In 1885, the French mathematician—François Édouard Anatole Lucas (1842–1891) presented to the *Académie Française* a problem on arithmetic that caught the attention of Henri Genaille, a French civil engineer, employed by the railway system. Genaille, who was already quite well known for his invention of several different arithmetic aids, solved Lucas’s problem and, in the process, devised a different form of Napier’s rods. This instrument eliminated the need to carry digits from one column to the next when reading off partial products. Genaille demonstrated his instrument (so called *Réglettes multiplicatrices* or in English Genaille-Lucas rulers) in 1891.

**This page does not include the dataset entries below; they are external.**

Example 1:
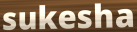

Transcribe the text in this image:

sukesha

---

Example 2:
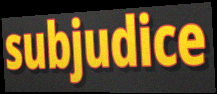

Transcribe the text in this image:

subjudice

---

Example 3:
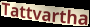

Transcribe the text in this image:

Tattvartha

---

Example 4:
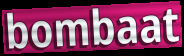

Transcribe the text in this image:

bombaat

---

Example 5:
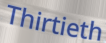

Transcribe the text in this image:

Thirtieth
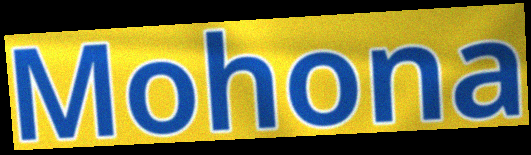
Mohona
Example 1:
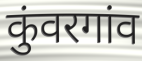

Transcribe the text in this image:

कुंवरगांव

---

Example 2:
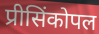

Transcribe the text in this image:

प्रीसिंकोपल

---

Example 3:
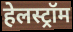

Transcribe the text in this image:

हेलस्ट्रॉम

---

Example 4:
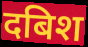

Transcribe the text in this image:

दबिश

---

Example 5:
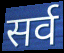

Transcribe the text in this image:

सर्व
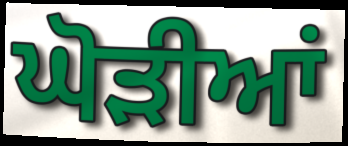
ਘੋੜੀਆਂ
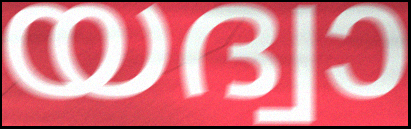
യദ്വാ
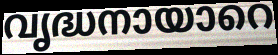
വൃദ്ധനായാറെ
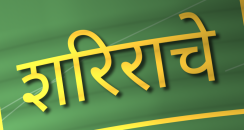
शरिराचे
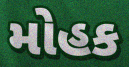
મોહક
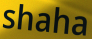
shaha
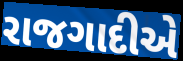
રાજગાદીએ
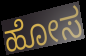
ಹೋಸ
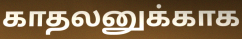
காதலனுக்காக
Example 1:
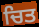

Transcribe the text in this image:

ਚਿਤ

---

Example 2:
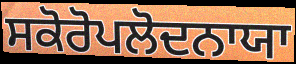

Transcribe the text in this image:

ਸਕੋਰੋਪਲੋਦਨਾਯਾ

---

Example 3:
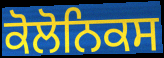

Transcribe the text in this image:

ਕੋਲੋਨਿਕਸ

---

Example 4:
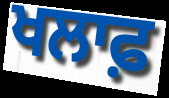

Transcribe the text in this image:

ਖਲਾਫ਼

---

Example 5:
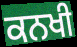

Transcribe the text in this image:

ਕਨਖੀ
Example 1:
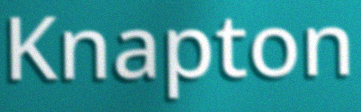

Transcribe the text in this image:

Knapton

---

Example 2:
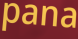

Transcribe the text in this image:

pana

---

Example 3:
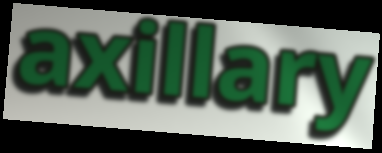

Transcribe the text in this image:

axillary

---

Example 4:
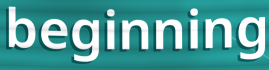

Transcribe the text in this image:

beginning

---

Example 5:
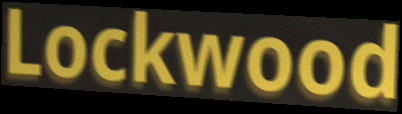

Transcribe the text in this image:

Lockwood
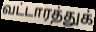
வட்டாரத்துக்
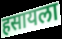
हसायला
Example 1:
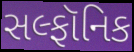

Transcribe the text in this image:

સલ્ફૉનિક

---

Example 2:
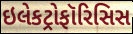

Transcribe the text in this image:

ઇલેકટ્રોફૉરિસિસ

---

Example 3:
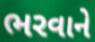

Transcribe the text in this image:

ભરવાને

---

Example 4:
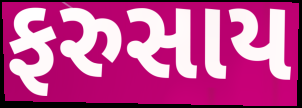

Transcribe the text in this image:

ફરુસાય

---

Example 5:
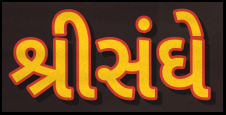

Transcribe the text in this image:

શ્રીસંઘે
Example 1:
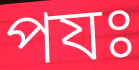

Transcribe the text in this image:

পযঃ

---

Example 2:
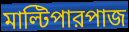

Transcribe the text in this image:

মাল্টিপারপাজ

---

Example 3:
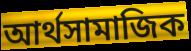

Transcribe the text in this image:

আর্থসামাজিক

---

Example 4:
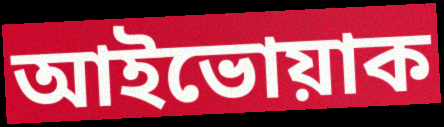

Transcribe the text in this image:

আইভোয়াক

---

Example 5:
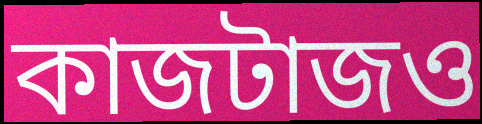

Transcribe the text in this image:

কাজটাজও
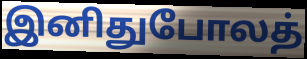
இனிதுபோலத்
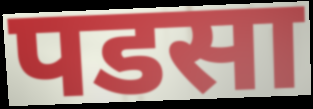
पडसा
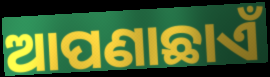
ଆପଣାଛାଏଁ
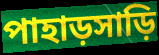
পাহাড়সাড়ি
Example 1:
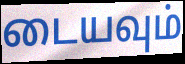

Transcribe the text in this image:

டையவும்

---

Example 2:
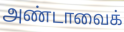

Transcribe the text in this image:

அண்டாவைக்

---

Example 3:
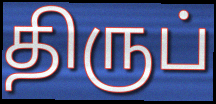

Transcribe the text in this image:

திருப்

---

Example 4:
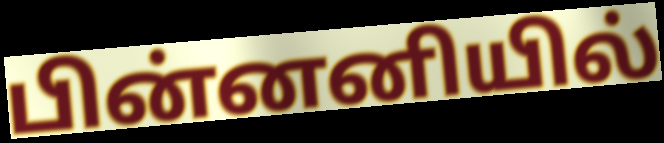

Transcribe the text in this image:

பின்னனியில்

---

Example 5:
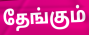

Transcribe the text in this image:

தேங்கும்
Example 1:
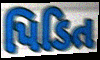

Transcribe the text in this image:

પિડિત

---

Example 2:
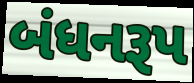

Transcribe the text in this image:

બંધનરૂપ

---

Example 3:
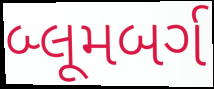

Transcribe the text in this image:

બ્લૂમબર્ગ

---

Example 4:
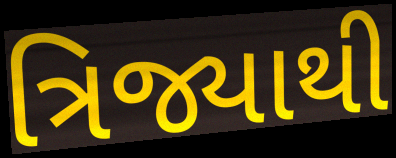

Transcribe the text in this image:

ત્રિજ્યાથી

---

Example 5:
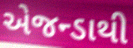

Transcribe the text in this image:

એજન્ડાથી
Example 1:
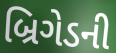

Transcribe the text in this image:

બ્રિગેડની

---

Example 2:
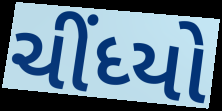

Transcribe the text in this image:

ચીંધ્યો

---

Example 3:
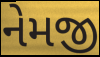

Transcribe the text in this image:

નેમજી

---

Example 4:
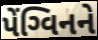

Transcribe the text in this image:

પેંગ્વિનને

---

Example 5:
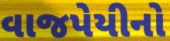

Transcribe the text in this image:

વાજપેયીનો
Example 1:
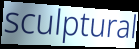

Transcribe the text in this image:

sculptural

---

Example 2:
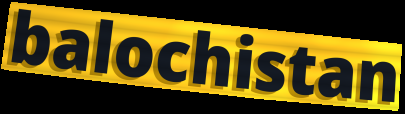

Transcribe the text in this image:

balochistan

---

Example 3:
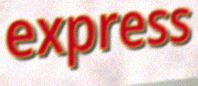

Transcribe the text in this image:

express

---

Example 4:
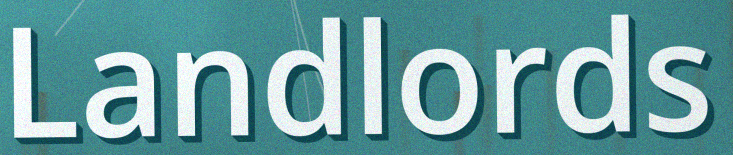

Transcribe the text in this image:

Landlords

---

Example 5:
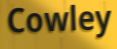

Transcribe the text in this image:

Cowley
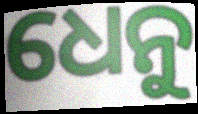
ଧେନୁ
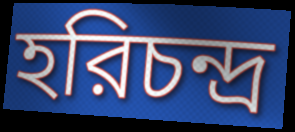
হরিচন্দ্র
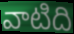
వాటిది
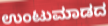
ಉಂಟುಮಾಡದ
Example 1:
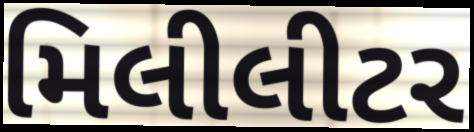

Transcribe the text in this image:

મિલીલીટર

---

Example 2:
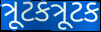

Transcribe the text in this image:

ત્રૂટકત્રૂટક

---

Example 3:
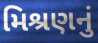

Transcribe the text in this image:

મિશ્રણનું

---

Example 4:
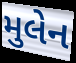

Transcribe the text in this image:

મુલેન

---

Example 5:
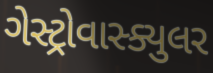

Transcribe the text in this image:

**Napier’s Bones: Historical Significance**

Napier’s Bones were influential because they influenced and inspired many other inventors to improve upon Napier’s Rods or come up with a similar device. Just one example is Charles Babbage. Babbage was a computer pioneer who worked on inventing the first programmable computer. This, in turn, led to more complicated mechanical designs.

By the 19^{th} century, Napier’s bones were modified a bit to make them easier to use. The rods were then made with a 65 degree angle so that triangles that were used for adding were in alignment vertically. This meant that in each square of the rod, the ten or zero was on the left side while the unit is on the right. This made the components of each digit easier to read.

Napier’s rods and the lattice method of multiplication are still sometimes used in schools to help students learn to multiply and divide. Learning another method not only helps solve mathematical problems but helps expand critical thinking and give learners a new way to look at math.